- ZU PRÜFENDER TEXT -
───

# [Hibernate] Node to traverse cannot be null



## Guest (24. Okt 2008)

Guten Tag,

um eine Hibernate-Entität zu testen habe ich eine StatelessSessionBean, wobei ich einfach nur ein primitives Select auf alle Einträge mache.

Meine Entität sieht wie folgt aus:


```
@Entity
@Table(name="NewEntity")
@NamedQueries({
	@NamedQuery(name="NewEntity.findAll", query="select a from NewEntity a order by a.id")
})
public class NewEntity implements Serializable {
  private static final long serialVersionUID = 1L;
  private Long id;

  public void setId(Long id) {
    this.id = id;
  }

  @Id
  @GeneratedValue(strategy = GenerationType.AUTO)
  @Column(name="id")
  public Long getId() {
    return id;
  }
```

Die Entität besteht also aus der Tabelle *"New Entity"* mit der einzigen Spalte *"id"*.

In meiner StatelessSessionBean möchte ich nun das Select ausführen:


```
List<MyEntity> newEntity = em.createQuery("MyEntity.findAll").getResultList();
		System.out.println("Die Größe der Liste: "+newEntity.size());
```

Wenn ich dies ausführe erhalte ich folgende Exception:


```
javax.ejb.EJBException: java.lang.IllegalArgumentException: node to traverse cannot be null!
```
Dies ist doch einfach nur ein simples Select auf die einzige vorhandene Spalte "id". Muss da noch etwas angegeben werden, damit selectiert werden kann?


----------



## maki (24. Okt 2008)

>> um eine Hibernate-Entität zu testen habe ich eine StatelessSessionBean, wobei ich einfach nur ein primitives Select auf alle Einträge mache. 

So etwas macht man doch mit Unittests.

MyEntity vs. NewEntity ?


----------



## JimPanse (3. Nov 2011)

Der Fehler liegt darin, dass du einen named Query in createQuery verwendest!


```
em.createQuery("MyEntity.findAll")
```


```
em.createNamedQuery("MyEntity.findAll")
```


----------



## JimPanse (3. Nov 2011)

ooops der Post war ja Uralt!


----------

───

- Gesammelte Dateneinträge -

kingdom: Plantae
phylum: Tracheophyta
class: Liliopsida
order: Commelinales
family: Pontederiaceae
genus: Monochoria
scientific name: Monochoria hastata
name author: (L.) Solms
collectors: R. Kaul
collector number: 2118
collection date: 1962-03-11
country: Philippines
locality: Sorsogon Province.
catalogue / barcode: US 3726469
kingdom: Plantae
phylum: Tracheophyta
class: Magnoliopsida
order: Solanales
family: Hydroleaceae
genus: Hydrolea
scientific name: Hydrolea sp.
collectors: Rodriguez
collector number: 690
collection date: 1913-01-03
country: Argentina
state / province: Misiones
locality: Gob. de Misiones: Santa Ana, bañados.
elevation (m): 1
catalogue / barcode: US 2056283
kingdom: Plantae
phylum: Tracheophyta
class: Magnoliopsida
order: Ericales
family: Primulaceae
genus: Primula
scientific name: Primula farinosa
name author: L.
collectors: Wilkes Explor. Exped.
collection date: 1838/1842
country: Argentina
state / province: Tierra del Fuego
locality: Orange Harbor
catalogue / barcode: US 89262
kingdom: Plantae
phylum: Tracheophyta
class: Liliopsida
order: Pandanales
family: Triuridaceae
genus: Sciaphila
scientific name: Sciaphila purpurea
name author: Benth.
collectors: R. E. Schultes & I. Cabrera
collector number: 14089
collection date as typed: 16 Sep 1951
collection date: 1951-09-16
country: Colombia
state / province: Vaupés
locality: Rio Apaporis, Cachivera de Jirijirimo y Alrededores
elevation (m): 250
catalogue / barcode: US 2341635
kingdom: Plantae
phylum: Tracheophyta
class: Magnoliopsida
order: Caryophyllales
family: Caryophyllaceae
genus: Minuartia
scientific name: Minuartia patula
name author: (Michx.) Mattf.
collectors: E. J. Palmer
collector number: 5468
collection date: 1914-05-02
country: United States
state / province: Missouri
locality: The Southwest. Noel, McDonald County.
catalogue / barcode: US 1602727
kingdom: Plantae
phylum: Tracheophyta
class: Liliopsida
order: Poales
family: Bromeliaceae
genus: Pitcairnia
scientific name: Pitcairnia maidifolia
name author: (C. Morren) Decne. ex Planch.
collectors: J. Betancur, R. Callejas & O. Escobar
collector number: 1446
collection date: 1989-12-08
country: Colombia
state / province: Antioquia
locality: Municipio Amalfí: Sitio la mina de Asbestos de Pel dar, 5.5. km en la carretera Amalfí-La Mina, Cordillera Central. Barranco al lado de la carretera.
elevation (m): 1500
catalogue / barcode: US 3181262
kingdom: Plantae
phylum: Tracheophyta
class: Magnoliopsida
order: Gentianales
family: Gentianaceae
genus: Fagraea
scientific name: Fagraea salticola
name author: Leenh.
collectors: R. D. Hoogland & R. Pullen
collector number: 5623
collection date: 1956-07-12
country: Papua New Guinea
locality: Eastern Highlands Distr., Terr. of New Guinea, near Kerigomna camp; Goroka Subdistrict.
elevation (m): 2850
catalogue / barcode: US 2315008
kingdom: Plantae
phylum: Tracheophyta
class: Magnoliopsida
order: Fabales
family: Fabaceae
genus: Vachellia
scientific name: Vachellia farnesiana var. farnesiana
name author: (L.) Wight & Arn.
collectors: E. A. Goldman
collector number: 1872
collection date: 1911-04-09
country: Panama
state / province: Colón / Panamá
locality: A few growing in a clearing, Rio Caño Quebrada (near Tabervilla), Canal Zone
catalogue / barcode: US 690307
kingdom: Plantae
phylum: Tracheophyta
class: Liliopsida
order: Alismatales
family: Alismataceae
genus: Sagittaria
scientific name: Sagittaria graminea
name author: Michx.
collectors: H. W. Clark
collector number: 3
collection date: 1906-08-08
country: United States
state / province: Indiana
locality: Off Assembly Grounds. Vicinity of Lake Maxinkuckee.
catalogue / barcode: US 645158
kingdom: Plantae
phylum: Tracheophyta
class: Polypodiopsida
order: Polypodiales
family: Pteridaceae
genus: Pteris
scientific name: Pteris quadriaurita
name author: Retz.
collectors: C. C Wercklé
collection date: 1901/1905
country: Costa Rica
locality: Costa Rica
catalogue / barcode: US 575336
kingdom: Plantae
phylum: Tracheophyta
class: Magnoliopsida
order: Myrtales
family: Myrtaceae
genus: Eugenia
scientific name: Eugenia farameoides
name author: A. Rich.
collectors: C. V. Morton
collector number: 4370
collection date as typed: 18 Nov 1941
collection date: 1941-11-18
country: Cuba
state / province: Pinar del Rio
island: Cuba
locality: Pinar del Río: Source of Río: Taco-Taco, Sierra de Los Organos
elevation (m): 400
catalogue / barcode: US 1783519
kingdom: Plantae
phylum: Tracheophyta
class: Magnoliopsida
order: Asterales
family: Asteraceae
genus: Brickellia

───

- AUFGABE -
Welcher Fehler liegt laut dem Forumsthread zum Hibernate-Fehler im Aufruf der Abfrage vor, und welche Methode soll stattdessen verwendet werden?

- MUSTERLÖSUNG -
Eine Named Query wird mit createQuery aufgerufen; stattdessen soll createNamedQuery verwendet werden.